Pour lire la décision dans son intégralité :
R. c. Houle, 2022 QCCQ 4039 2022 (CanLII), <https://canlii.ca/t/jpznj>, consulté le 2022-07-07
Regardons de plus près certains passages.
Je crois qu’il est important de reproduire intégralement l’introduction qui se passe de commentaire.
« [1] Une agression sexuelle est une infraction criminelle grave qui porte atteinte à l’intégrité physique et psychologique des victimes. Elle répugne « à l’esprit équilibré et l’esprit socialement adéquat »(1).
[2] Depuis quelques années, plusieurs victimes ont pris la parole publiquement pour dénoncer ce type d’abus et le fait qu’elles se sentent abandonnées par le système judiciaire.
[3] Plusieurs initiatives, législatives et autres, ont tenté, tentent et tenteront de répondre au désarroi des victimes d’agression sexuelle.
[4] Cela dit, le Tribunal qui doit imposer une peine à un accusé déclaré coupable d’une agression sexuelle doit toujours le faire en respectant les principes et objectifs de détermination de la peine. Bien qu’un juge doive être conscient de son environnement social2, il doit toujours rester impartial. En tout temps, il doit être guidé par la règle de droit et non par la clameur publique. C’est l’un des nombreux avantages de vivre dans une société démocratique.
[5] Quelle peine doit recevoir l’accusé qui reconnaît s’être livré à une agression sexuelle en insérant ses doigts dans le vagin de la victime et en lui touchant les seins ainsi qu’à du voyeurisme en prenant des photos des parties intimes de celle-ci, le tout, alors qu’elle est inconsciente?
[6] Est-ce que la peine juste peut être une absolution conditionnelle ou si cette peine doit nécessairement en être une d’emprisonnement?
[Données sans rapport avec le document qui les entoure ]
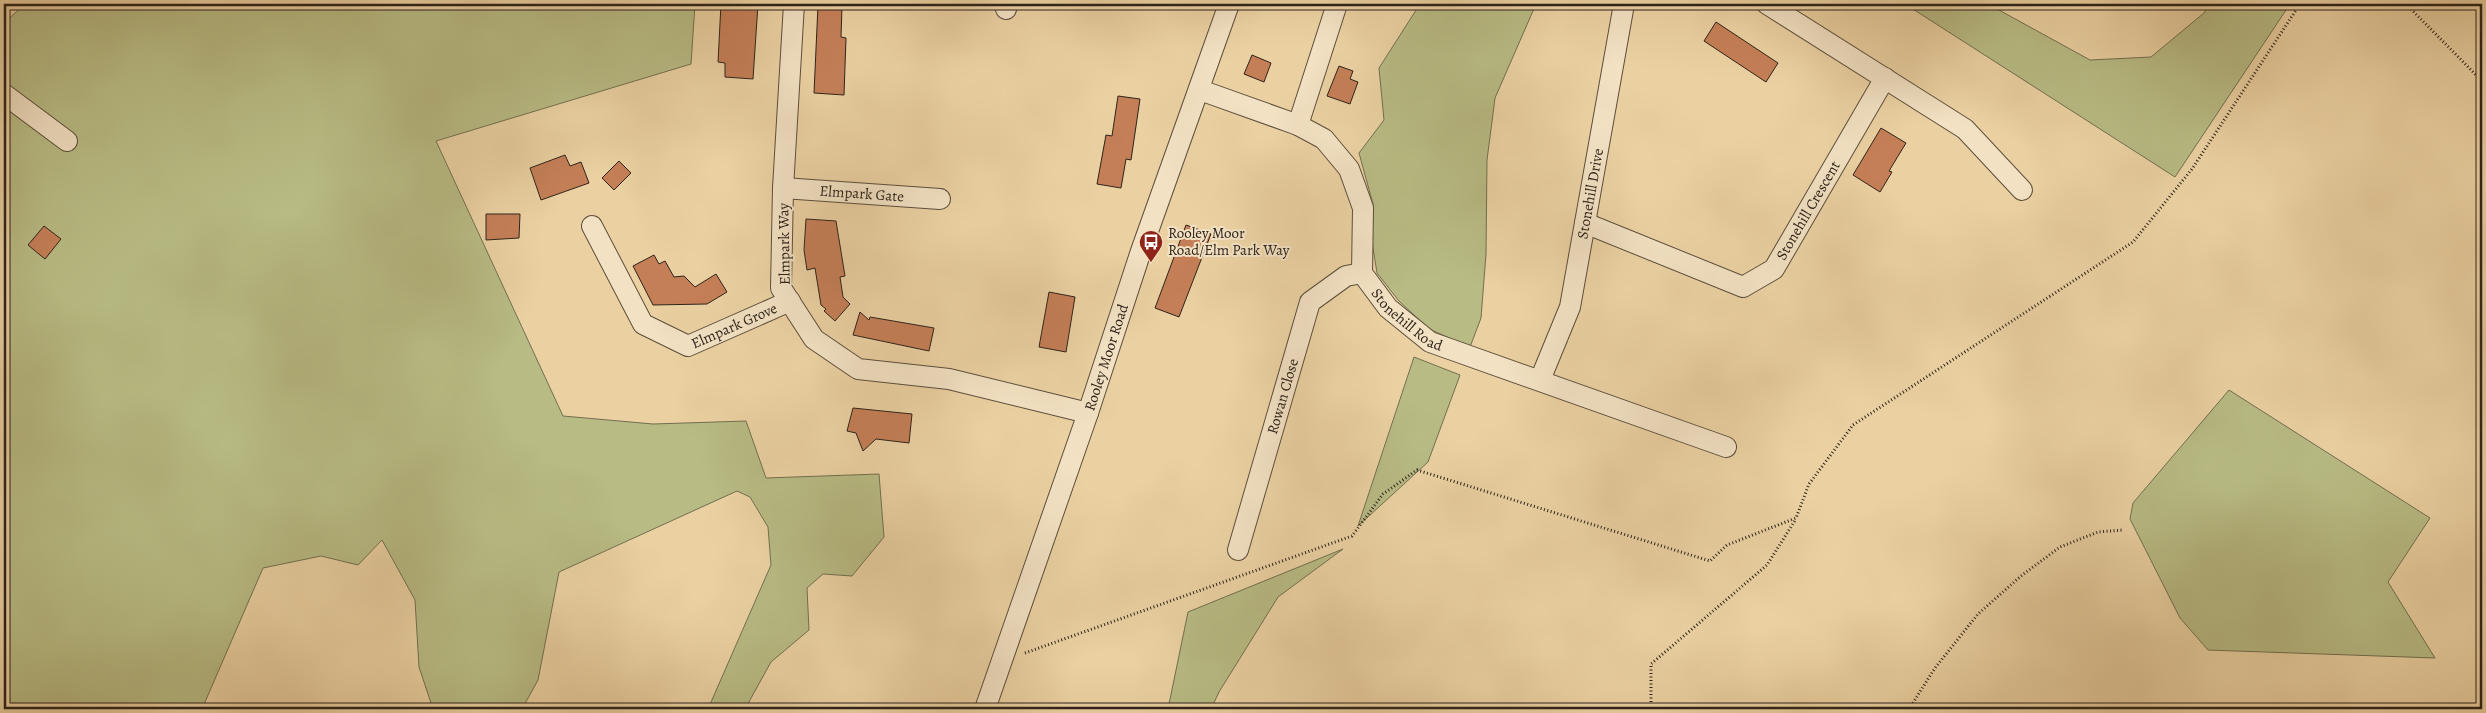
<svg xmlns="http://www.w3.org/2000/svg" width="2486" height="713" font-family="Alegreya,serif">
	<rect width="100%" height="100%" fill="#ebd1a2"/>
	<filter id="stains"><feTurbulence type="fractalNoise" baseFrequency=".004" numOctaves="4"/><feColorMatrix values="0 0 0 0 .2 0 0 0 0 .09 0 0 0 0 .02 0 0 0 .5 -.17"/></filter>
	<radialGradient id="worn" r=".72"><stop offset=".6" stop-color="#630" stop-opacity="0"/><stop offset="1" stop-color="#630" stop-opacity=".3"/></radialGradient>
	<path fill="#b8bb84" stroke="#726f4f" d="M25 4H695L691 64 436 141 563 416 653 424 746 421 766 478 879 474 884 537 852 576 823 574 807 588 809 630 771 662 745 709H708L771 565 768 527 750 497 737 491 559 572 538 680 522 709H433L419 667 415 600 382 540 358 565 321 556 263 568 202 709H4V23Z
		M1420 4H1536L1495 98 1487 160 1486 254 1481 318 1470 347 1429 329 1399 301 1377 273 1372 242 1373 204 1359 153 1384 120 1379 68Z
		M1905 4H1988L2090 60 2151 57 2204 13 2209 4H2290L2175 177Z
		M1414 357 1460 375 1428 462 1358 526Z
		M2229 390 2430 518 2388 582 2435 658 2208 650 2180 618 2130 519 2133 503Z
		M1343 549 1278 597 1219 692 1211 709H1168L1188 612Z"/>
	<path fill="#c57f57" stroke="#2d231a" d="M721 4H758L753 79 725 77V63L718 62Z
		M818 5 842 6 841 37 846 38 844 95 814 93Z
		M1716 22 1778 63 1766 82 1704 41Z
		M1252 55 1271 63 1264 82 1244 74Z
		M1339 66 1353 71 1350 79 1358 82 1350 104 1327 96Z
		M1118 96 1140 99 1131 160 1126 159 1121 188 1097 184 1106 135 1112 136Z
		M1881 128 1906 143 1889 171 1892 172 1880 192 1853 175Z
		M565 155 570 166 581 162 589 183 541 200 530 168Z
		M619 161 631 173 614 190 602 178Z
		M486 214H520L519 238 486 240Z
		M806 219 836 221 845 276 840 277 843 297 850 304 835 321 824 311 826 309 821 305 815 268 807 270 804 250Z
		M1186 225 1211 234 1179 317 1155 308Z
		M44 226 61 239 45 259 28 245Z
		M654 255 659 264 665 261 674 277 684 276 695 287 716 274 727 292 707 304 653 305 633 266Z
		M1049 292 1075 297 1066 352 1039 347Z
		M860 312 869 320 870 317 934 328 929 351 853 335Z
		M853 408 912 414 909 443 876 439 863 451 856 433 847 431Z"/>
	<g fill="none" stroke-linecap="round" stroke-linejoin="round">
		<g stroke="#5c4e3c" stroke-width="22">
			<g id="street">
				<path d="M794 4 783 188 781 288 814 339 858 369 949 379 1088 413"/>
				<path d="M1767 4 1965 129 2022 190"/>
				<path d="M1006 9 1007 4"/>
				<path id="s1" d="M1200 90 1298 125 1324 139 1349 169 1363 208 1362 273 1388 308 1430 342 1726 447"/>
				<path d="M4 94 67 141"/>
				<path d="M1298 125 1337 4"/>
				<path id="s2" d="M783 188 940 199"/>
				<path id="s3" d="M1585 223 1743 287 1774 269 1885 78"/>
				<path id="s4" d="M592 226 643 324 688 346 790 301"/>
				<path id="s5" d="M1540 380 1570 307 1624 4"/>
				<path id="s6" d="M1238 550 1310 302 1346 276 1362 273"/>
				<path id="s7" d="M985 709 1088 413 1141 251 1229 4"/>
			</g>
		</g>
		<path stroke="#2d231a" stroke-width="3" stroke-dasharray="1 2.5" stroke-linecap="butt" d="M2406 4 2482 81
			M1025 653 1352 536 1383 494 1417 470 1710 561 1727 545 1796 518 1809 484 1853 425 2133 242 2192 169 2300 4
			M1651 709V664L1767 565 1796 519
			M1909 709 1935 668 1978 614 2021 576 2060 547 2098 532 2123 530"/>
		<use href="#street" stroke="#f2e1c3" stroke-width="20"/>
	</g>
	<defs>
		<g id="bus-pin" transform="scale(1.25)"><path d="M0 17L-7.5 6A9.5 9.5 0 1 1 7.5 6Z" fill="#8f2418" stroke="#f2e1c3"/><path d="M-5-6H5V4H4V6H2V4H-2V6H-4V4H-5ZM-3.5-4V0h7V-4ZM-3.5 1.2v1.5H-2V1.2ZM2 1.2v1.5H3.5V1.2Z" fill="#fff"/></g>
	</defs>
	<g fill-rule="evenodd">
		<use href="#bus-pin" x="1151" y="242"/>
	</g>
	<g text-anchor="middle" stroke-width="4" stroke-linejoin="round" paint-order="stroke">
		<g font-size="15" fill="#2d231a" stroke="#f2e1c3">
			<text dy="5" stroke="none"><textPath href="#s2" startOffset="79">Elmpark Gate</textPath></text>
			<text dy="5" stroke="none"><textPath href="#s5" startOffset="194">Stonehill Drive</textPath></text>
			<text dy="5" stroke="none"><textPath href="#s3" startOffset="274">Stonehill Crescent</textPath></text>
			<text transform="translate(784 244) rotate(-91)" y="5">Elmpark Way</text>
			<text dy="5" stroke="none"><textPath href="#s1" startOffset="345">Stonehill Road</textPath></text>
			<text dy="5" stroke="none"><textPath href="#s4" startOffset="211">Elmpark Grove</textPath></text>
			<text dy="5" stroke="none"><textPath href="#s7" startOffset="372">Rooley Moor Road</textPath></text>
			<text dy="5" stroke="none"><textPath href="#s6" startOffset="160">Rowan Close</textPath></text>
		</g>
		<g font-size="15" fill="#2d231a" stroke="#f2e1c3" text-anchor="start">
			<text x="1168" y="238">Rooley Moor<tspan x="1168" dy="17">Road/Elm Park Way</tspan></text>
		</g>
	</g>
	<rect width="2486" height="713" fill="none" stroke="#ebd1a2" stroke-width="20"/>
	<rect x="5" y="5" width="2476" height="703" fill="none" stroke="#2d231a" stroke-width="2.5"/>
	<rect x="10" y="10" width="2466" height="693" fill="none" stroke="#2d231a"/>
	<rect width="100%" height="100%" filter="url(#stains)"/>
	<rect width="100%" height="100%" fill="url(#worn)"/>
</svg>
Telle est la question en litige. »
(1) R. c. Birmingham, 1986 CanLII 3712 (QC CA), citant un extrait du jugement de 1re instance.
Par la suite, le Tribunal revient sur le contexte, paragraphe 7 à 18, le résumé effectué ci-haut au paragraphe 5 est plus qu’explicite quant à la trame factuelle nécessaire à notre analyse.
Paragraphe 19 et suivants de la décision, le Tribunal s’attarde aux conséquences chez la victime, notamment en se basant sur la déclaration cette dernière qui est une lettre écrite par la victime qu’elle a lu à la Cour. La conclusion du juge est sans équivoque sur ce point « Les conséquences des crimes sur la victime sont importantes. ». Il est aussi pertinent de reproduire la position de la victime à l’égard du processus pénologique : « Elle n’est aucunement motivée par la vengeance et « souhaite la guérison des deux parties ».
Entre les paragraphes 29 et 43, l’Honorable Poliquin traite de la situation de l’accusé et de son rapport présentenciel. Important de savoir, le rapport présentenciel est une évaluation de l’accusé faite postérieurement à son plaidoyer de culpabilité par un professionnel dans le domaine de la criminologie. Il s’agit d’une évaluation intrusive qui va également consulter plusieurs sources proches de l’accusé pour rédiger un rapport complet.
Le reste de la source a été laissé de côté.